— START Selection —

Pan is one of the most mammoth undertakings in Australian theatre history, a lavish AUS$9.8 million-plus (US$5.6 million) production of J.M. Barrie's classic story of the boy who never grew up. The timeless tale about the power of imagination has been translated into a sumptuous and colorful production. Resembling a children's pop-up book, the story is given life through animatronics, puppetry, beautiful sets, and magical lighting.
Born at Sydney's Capitol Theatre, Pan (along with the London production of The Lion King) is among the world's largest stage endeavors. Funded through a complex offshore investment scheme, much is riding on the success of the show, which is not a musical, grand pantomime, or dance extravaganza. Many of the show's key personnel describe its making and its look and feel in terms usually associated with filmmaking rather than stage: the surround sound of cinema, its visual "filmic proportions," scenic "dissolves," the computerized animals, and the visual trickery of Peter Pan flying.
"Pan is built around technology undreamed of five years ago," says director John Banas. "Advances in animation, lighting, and sound allow us to stage a theatrical production in a filmic way, so that Pan is almost a blend of stage play and movie. The lighting, too, is radically upmarket from anything we've known; the rig and the control panel are twice the size of that of The Phantom of the Opera and the system far more sophisticated. And the music is exactly like a film score, with surround sound and spot sound effects."
The contribution of Jim Henson's Creature Shop and Peter Foy's flying innovations are crucial to Pan's magic and appeal. The Neverland that Peter, Wendy, and the Lost Boys inhabit is full of imaginary creatures: the Grocer Bird, the Fribbits, the Honkers, Sheldon the cynical Snurtle, and, of course, the voracious crocodile.
For the past two years British lighting designer Jenny Kagan has been closely involved with every aspect of the design of Pan, working with the Jim Henson Creature Shop and its set designer Ben Dickens to ensure that scenery and lighting were closely integrated in the final show.

— END Selection —

### To do
A. Copy word for word the part of the Pan production article from "Pan is one of" up to and including "and magical lighting.".
B. Write the next part of the article about the Pan stage production, starting right after its last sentence.
The items that come next are separate from the article about the Pan stage production.

— START Extracted entries —

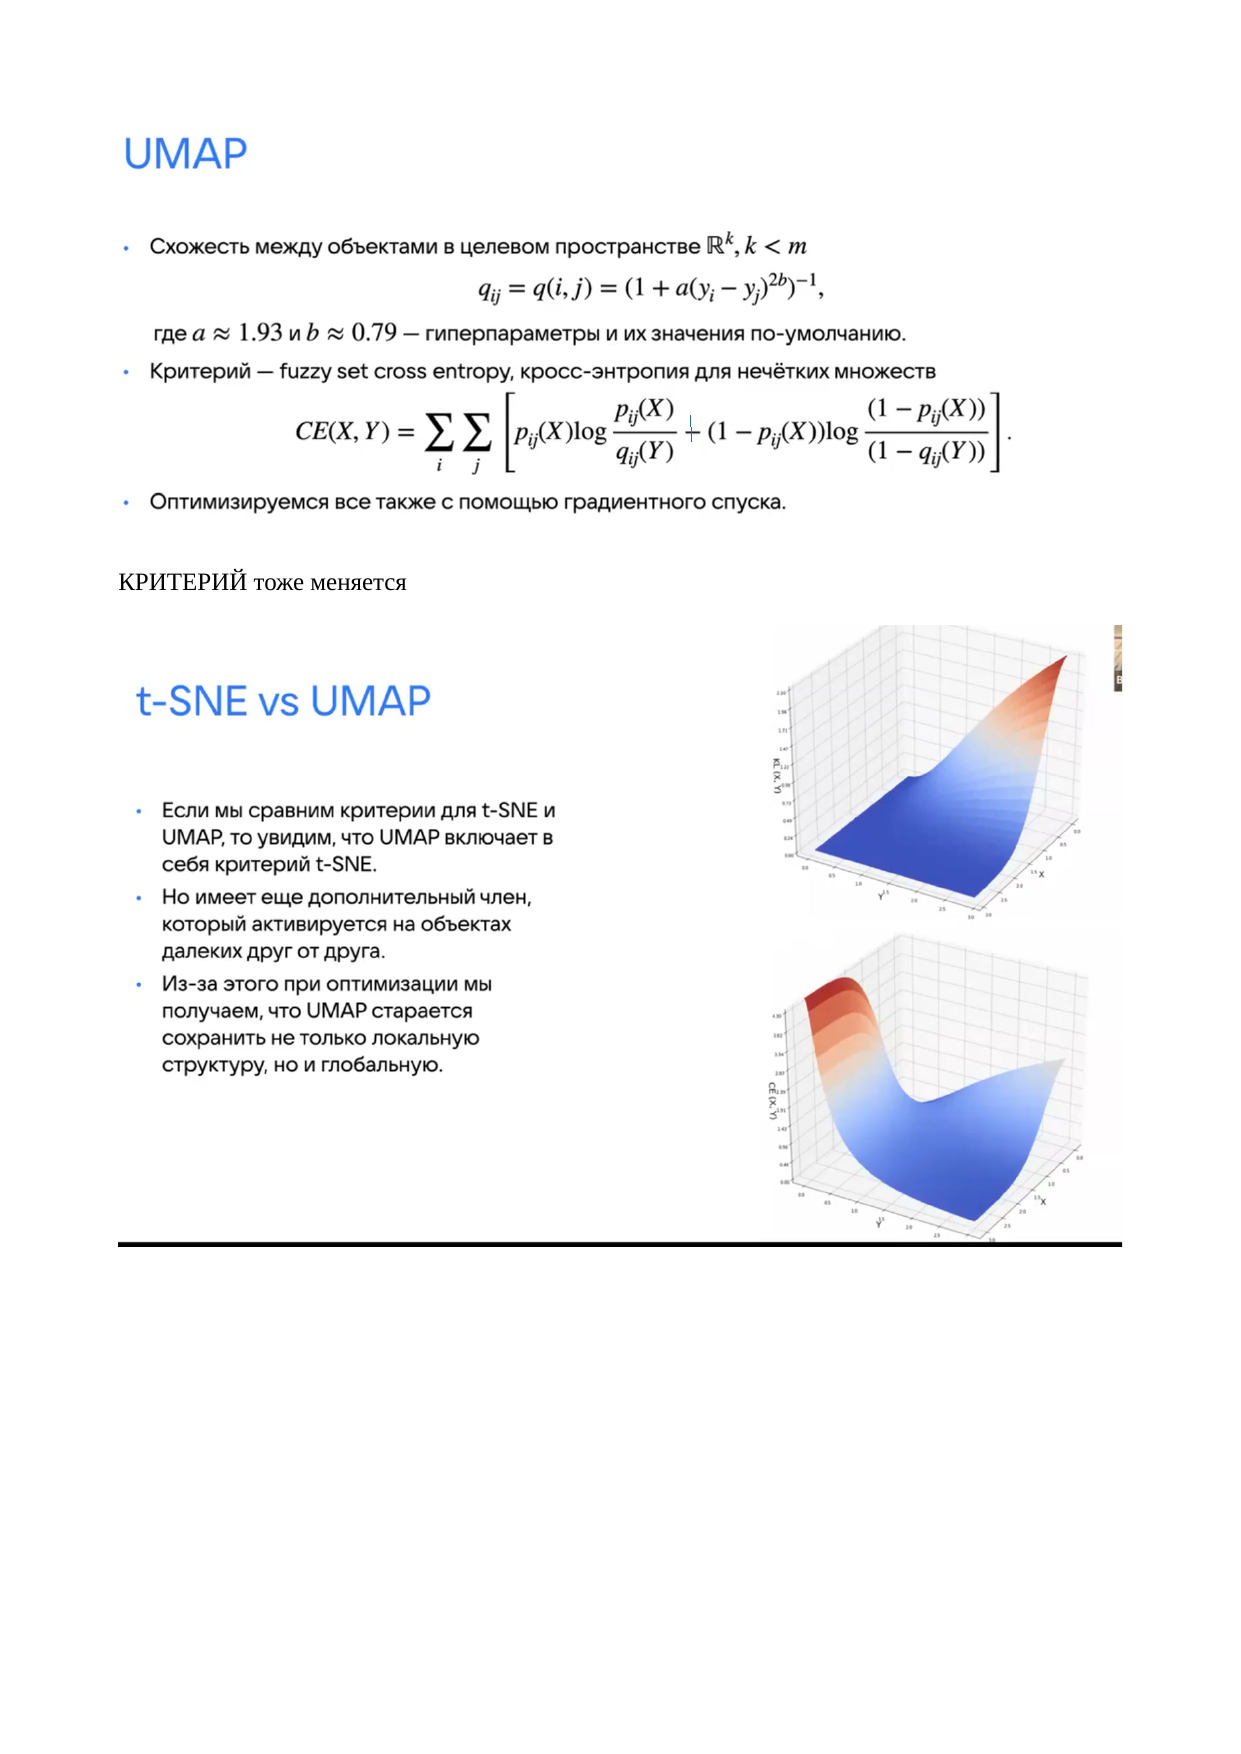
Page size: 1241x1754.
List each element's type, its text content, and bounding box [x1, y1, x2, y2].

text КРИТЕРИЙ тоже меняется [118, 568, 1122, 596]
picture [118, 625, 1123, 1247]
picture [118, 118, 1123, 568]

— END Extracted entries —

### Outputs by task
A.
Pan is one of the most mammoth undertakings in Australian theatre history, a lavish AUS$9.8 million-plus (US$5.6 million) production of J.M. Barrie's classic story of the boy who never grew up. The timeless tale about the power of imagination has been translated into a sumptuous and colorful production. Resembling a children's pop-up book, the story is given life through animatronics, puppetry, beautiful sets, and magical lighting.

B.
"It seemed appropriate to start with analyzing what the flying is about, as it is crucial to the story of Peter Pan," says Kagan. "That fantasy and leap of imagination is the basic element of the whole story. That is why the sky has gotten so much attention from me. Being among the stars was important to me from an early stage."
The power of the earth's elements was Kagan's main inspiration in lighting Pan. It was on a camping trip that her ideas began to form. "I realized that all the elements needed for Pan were there: the fire, the moon, the stars, the water," Kagan says. "It's the magic that nature takes on when you're out in the wild. I remember there was a really large yellow moon that night that I just had to recreate."
In fact, Pan has two moons which can transform to any size, a large mystical one for Neverland and a smaller one for the scenes of London outside of the nursery. The moon is a back-painted black rear-projection screen set into a full black drape. This is lit from behind with an assortment of equipment including Altman Softlights and vertically-hung MR-16 striplights. Built into the upstage of this cloth is an automated set of sliders so that the moons can be made any shape from crescent to full.
"Basically there's filled cloth upstage, a 2m [6'] gap, and then a gauze," explains Kagan. "A similar image is on the filled cloth and the gauze with everything offset which gives a real sense of depth. A flown run of MR-16 striplights upstage of the cloth gives us a horizon line that can shift to alter the perspective. DHA Digital Light Curtains [DLC] placed between the cloth and the gauze can light either of the cloths. A lot of the time they put the color into the clouds which have been left white for this purpose. Ben and I spent a lot of time with Ross Turner of Scenic Studios in Melbourne developing the paint finish that would allow all of this to work.
"There's also a conventional floodlight placed between the fill cloth and the gauze, but we were always aware that we didn't want to cut off the sky too hard at the top, so it doesn't get used too much. The DLCs are much softer for the flying; they don't show up the lines against the cyc so much."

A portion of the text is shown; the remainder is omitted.